The p-value is the probability of obtaining a difference you see from a sample (or a larger one) if there really isn’t a difference for all users. For example, if we compare two designs with a sample of users and find the difference in completion rates is 20% and the p-value is .03, this tells us we’d only expect to see a difference of 20%, if there really was no difference (random noise), about 3 times in 100.
A conventional (and arbitrary) threshold for declaring statistical significance is when the p-value is less than 0.05. So in the example above, we’d say the difference in completion rates is statistically significant. Statistical significance doesn’t mean practical significance. Only by considering context can we determine whether a difference is practically significant.
5. Know What Statistical Test to Use
It takes years to know what statistical test to use. There are often multiple viable options. To choose the best statistical test, you need to know three key ingredients:
- Data type: Know your data type (step 1 from above).

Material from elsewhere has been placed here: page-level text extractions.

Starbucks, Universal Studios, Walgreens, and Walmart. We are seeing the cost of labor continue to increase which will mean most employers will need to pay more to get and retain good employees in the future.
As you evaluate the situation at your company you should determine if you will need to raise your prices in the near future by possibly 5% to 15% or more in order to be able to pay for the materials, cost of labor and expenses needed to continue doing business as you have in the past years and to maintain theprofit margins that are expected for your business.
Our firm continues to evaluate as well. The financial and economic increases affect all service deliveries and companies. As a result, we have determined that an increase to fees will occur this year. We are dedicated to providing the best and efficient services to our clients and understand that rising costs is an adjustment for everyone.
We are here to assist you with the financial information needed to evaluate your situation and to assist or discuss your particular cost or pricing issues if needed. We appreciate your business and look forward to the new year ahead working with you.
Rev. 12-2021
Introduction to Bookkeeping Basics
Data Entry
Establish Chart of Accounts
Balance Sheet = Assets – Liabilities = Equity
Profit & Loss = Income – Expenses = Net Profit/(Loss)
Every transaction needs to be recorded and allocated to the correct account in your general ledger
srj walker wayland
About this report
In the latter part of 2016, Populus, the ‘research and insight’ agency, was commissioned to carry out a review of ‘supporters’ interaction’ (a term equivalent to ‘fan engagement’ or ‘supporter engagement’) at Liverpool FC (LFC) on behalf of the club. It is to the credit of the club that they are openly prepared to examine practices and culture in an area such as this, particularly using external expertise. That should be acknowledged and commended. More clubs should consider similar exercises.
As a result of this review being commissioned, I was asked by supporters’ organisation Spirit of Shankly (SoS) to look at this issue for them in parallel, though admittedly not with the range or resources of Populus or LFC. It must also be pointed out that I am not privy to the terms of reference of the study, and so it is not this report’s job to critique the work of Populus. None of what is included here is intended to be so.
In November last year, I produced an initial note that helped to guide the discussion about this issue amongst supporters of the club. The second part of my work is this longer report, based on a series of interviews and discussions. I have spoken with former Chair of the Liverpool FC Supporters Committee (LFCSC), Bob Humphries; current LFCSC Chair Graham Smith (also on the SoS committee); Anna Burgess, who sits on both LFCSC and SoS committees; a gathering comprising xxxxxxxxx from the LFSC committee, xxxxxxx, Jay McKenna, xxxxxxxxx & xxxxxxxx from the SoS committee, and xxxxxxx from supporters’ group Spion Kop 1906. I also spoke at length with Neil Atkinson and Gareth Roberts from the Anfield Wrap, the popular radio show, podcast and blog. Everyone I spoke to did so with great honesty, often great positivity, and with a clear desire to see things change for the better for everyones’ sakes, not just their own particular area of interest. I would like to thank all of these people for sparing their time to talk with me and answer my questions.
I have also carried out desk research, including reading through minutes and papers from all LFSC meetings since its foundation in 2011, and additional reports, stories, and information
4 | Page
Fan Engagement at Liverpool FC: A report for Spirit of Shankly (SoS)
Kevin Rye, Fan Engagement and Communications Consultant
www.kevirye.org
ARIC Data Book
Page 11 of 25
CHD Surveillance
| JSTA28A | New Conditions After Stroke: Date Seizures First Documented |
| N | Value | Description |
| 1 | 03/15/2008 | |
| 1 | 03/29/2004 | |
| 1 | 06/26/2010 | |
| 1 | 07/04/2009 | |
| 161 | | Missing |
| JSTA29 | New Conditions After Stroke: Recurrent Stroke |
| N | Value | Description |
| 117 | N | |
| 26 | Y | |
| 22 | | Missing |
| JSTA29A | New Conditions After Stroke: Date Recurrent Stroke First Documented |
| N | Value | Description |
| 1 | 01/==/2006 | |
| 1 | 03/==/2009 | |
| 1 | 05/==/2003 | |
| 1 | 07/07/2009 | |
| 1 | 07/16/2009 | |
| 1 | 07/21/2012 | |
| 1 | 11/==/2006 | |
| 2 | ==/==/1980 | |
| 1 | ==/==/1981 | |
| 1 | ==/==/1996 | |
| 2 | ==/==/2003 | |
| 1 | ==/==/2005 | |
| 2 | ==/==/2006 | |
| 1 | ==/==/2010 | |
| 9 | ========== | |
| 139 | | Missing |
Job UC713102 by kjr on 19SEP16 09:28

In most cases, you need to know whether your data is discrete-binary or continuous.
- Making a comparison: Whether you’re making a comparison (for example, comparing two designs) or estimating a population average.
- Within- or between-subjects: If you’re making a comparison, you need to know whether the exact same participants are in both samples (within-subjects) or if you’re using different participants (between-subjects).
While there are dozens of statistical tests, only a few address most scenarios. For example, comparing task times from two different sets of users on two designs, you’d use a 2-sample t-test (continuous, making a comparisons, between-subjects). If you want a confidence for a completion rate, you use the Adjusted-Wald confidence interval (discrete-binary and not making a comparison).